Ali na Terra. As contracções de Eva aumentavam cada vez mais e os gritos dela aumentavam proporcionalmente. Quanto a Adão, bem ele estava alo, estirado no chão, junto à porta, desmaiado. O choque ultrapassara os seus nervos, mas Eva aguentava firmemente, quer dizer, tão firme quanto as suas pernas permitiam, estava em pânico, e não sabia se devia ficar sentada, de pé ou deitada, porém a certa altura, já não tinha dúvida, intrigava-lhe que aquela coisa fosse sair por um orifício tão pequeno, mas sabia que ia sair por ele, tudo indicava a isso. As suas pernas estavam bambas, o que a fez ficar de joelhos. Olhou para onde o covarde de Adão tinha caído, mas não o encontrou, ficou intrigada, mas não era a altura para dar atenção a Adão, ou melhor, não parecia ser, porque:
- Aaaaaddãooo!, seu filho da puta! Nunca mais vais meter essa coisa em mim!... Aaaadaaaãooo, grande corno…

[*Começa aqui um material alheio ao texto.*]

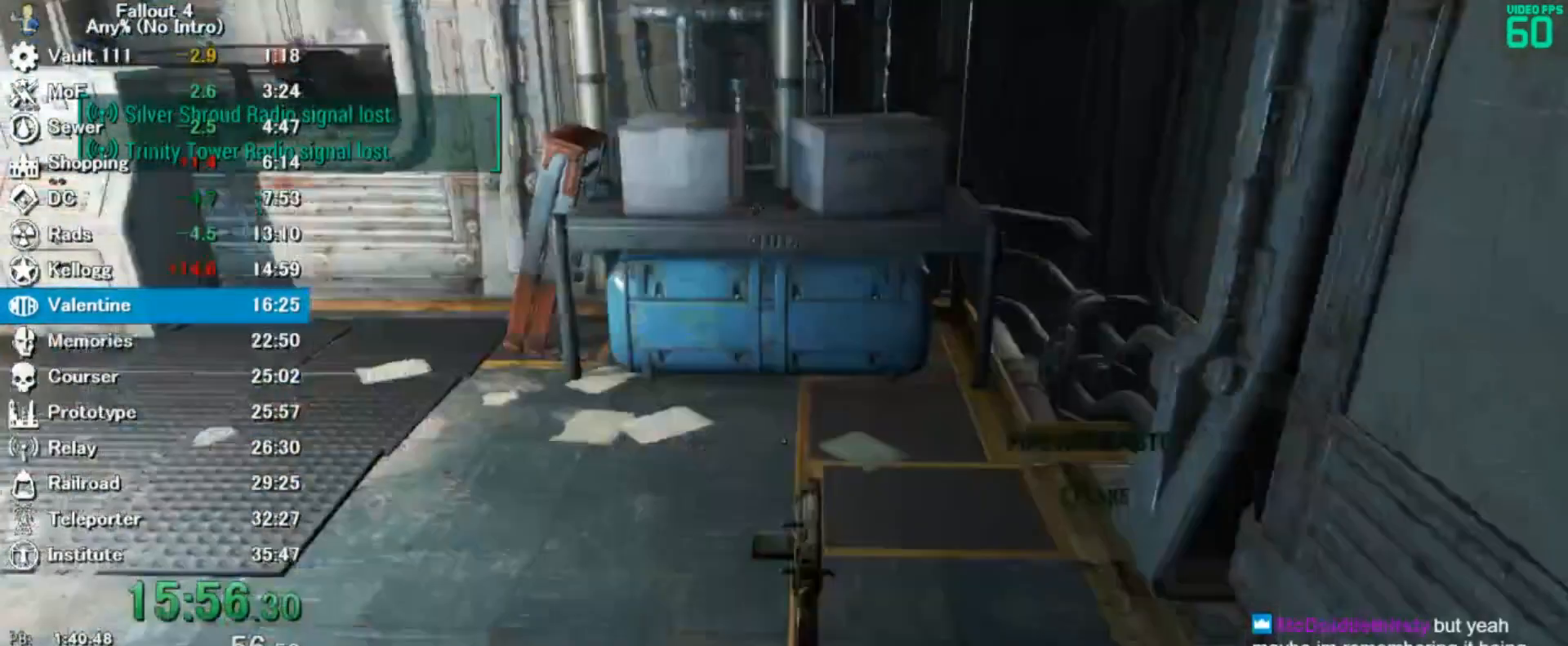
{"keys": ["ctrl"], "mouse": [], "events": [[167, "w", "down"], [433, "w", "up"], [500, "ctrl", "down"]]}
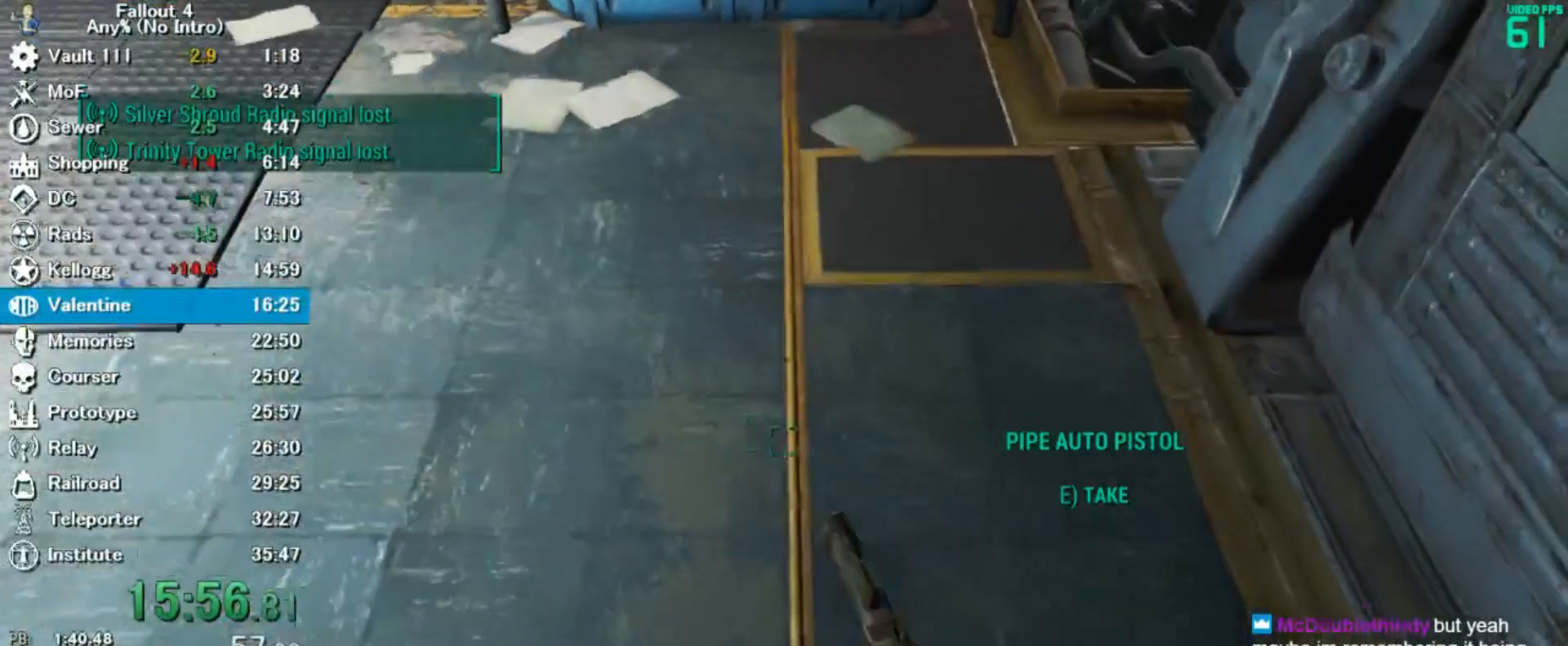
{"keys": [], "mouse": []}
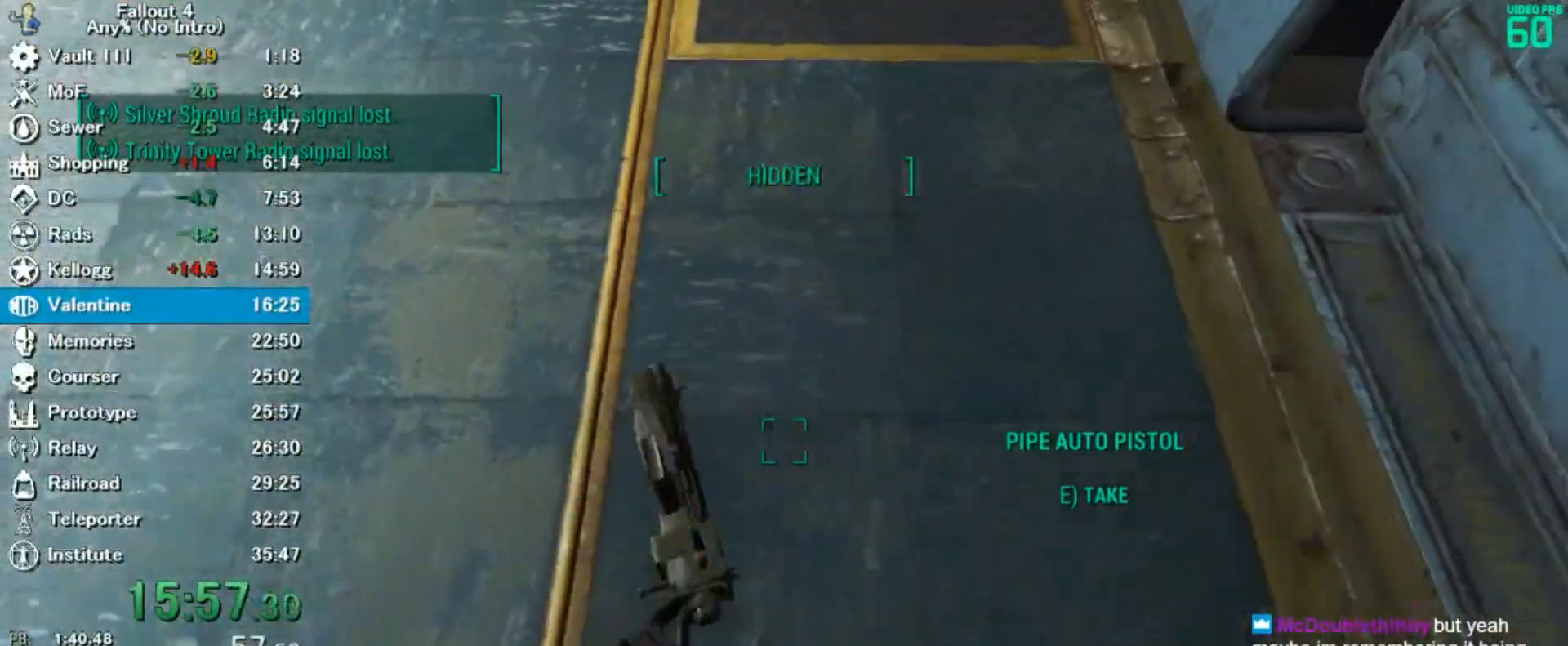
{"keys": [], "mouse": [], "events": [[400, "f5", "down"], [500, "f5", "up"]]}
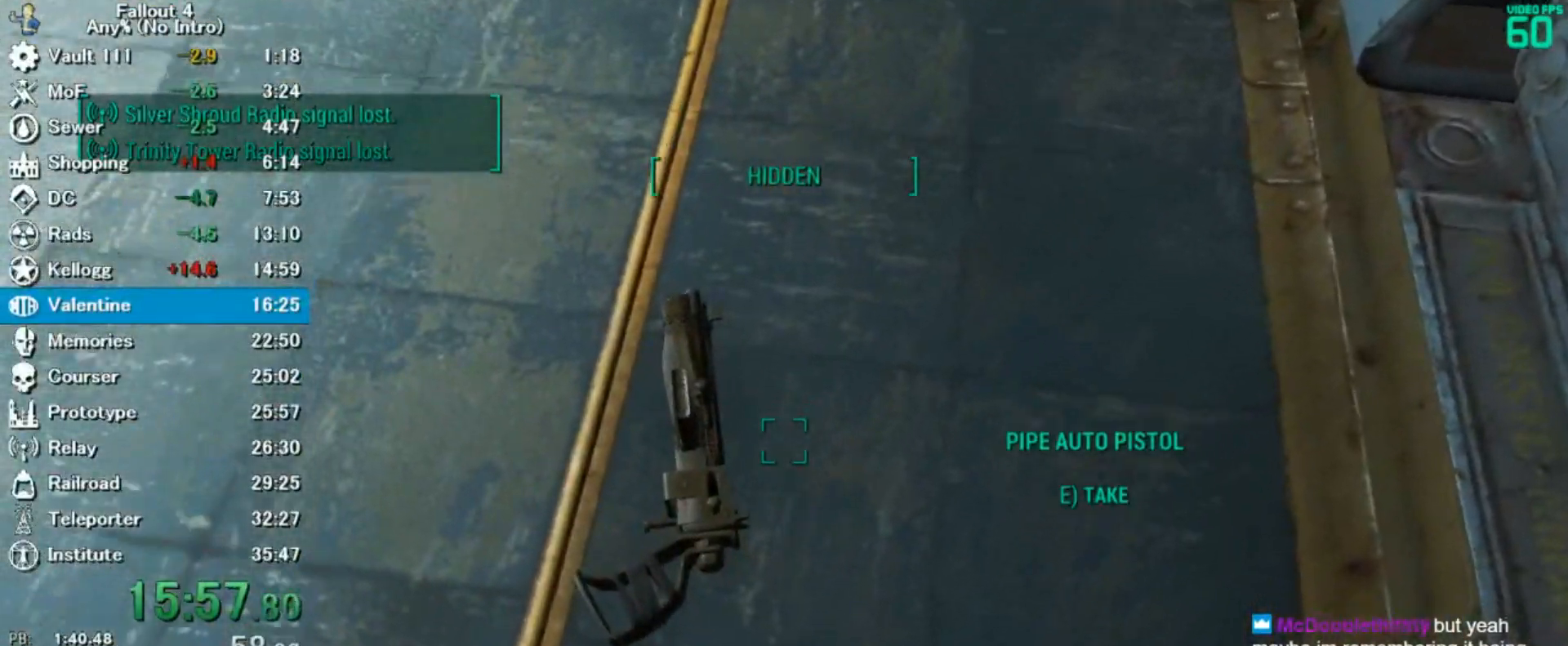
{"keys": ["w"], "mouse": [], "events": [[400, "w", "down"]]}
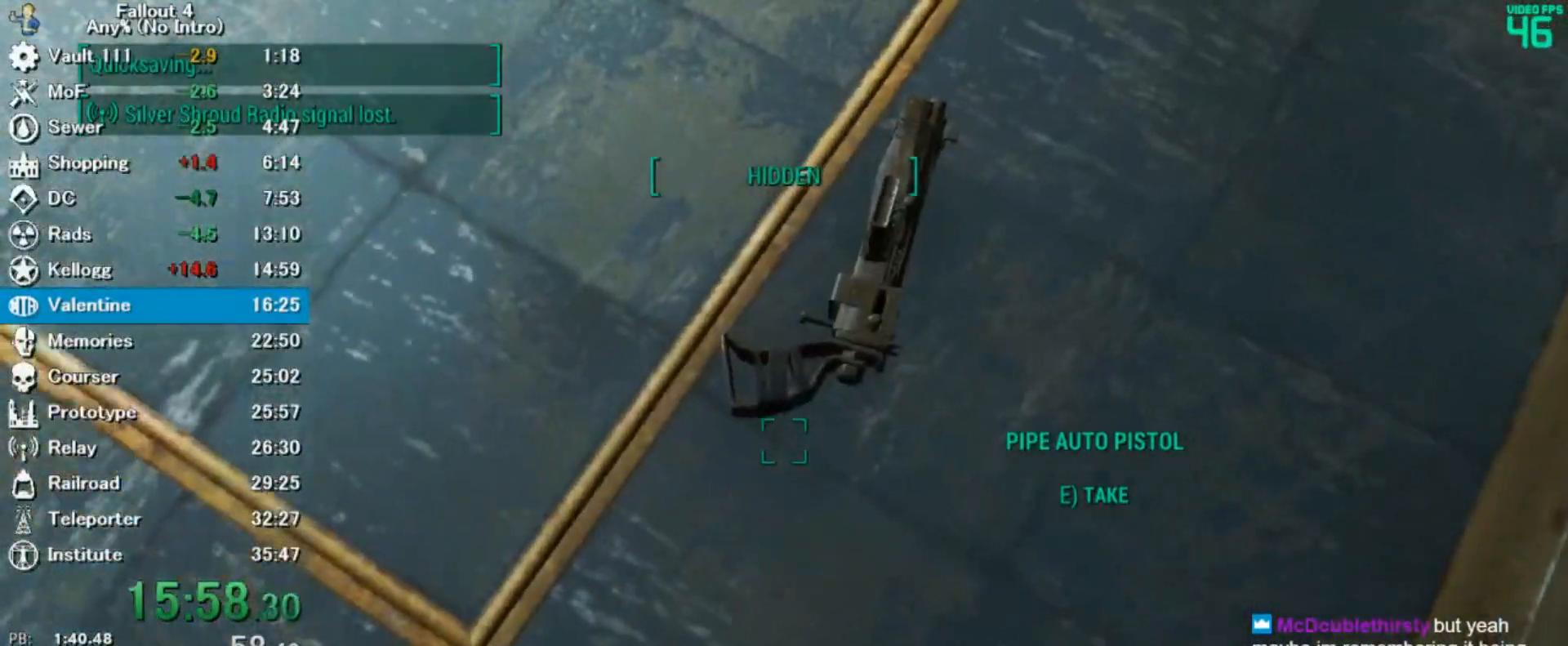
{"keys": ["e"], "mouse": [], "events": [[33, "w", "up"], [367, "e", "down"]]}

Bem, considerando a pudicícia daqueles para quem escrevo estas memórias não vou reproduzir as falas de Eva que seriam capazes de fazer corar a uma profissional de um bordel.
De repente Adão entrou pela porta, muito determinado e aproximou-se de Eva, sussurrando: calma, querida!, calma querida!, foi segurar-lhe a mão e com técnicas precisas de respiração e relaxamento, ajudou-lhe a dar à luz à coisa. No mesmo instante em que Eva pôs os olhos sobre a coisa, algumas amaras do seu coração desmancharam-se, ela sentiu-se como uma borboleta a metamorfosear-se, sentiu que não era apenas a coisa que tinha nascido, mas ela também tinha. Aquele espaço no coração que parecia todo preenchido por Adão, de repente alargou-se de uma maneira extraordinária, e ela percebeu que ele era apenas um ponto nesse espaço, que a coisa quase o ocupava todo. Nunca julgou que tinha tanto lugar na sua alma para tanta gente. Adão lhe pôs a coisa no braço, ela resolveu que aquilo era seu filho, e que, realmente, agora eram mesmo deuses, porque conseguiram gerar uma criatura viva. Eva deitou o filho sobre o seu peito, enquanto Adão lhe sorria e lhe acariciava a cabeleireira.
- Não é lindo?, perguntou ela.
Adão não falou, apenas sorriu, concordando com a cabeça. Então, junto à cama, debaixo de uns lençóis tirou uma seringa, sob o olhar estranho da Eva, e picou Eva antes que ela pudesse reagir, pelo que tudo o que ela pôde fazer foi: O que é isso, querido?, para logo a seguir adormecer.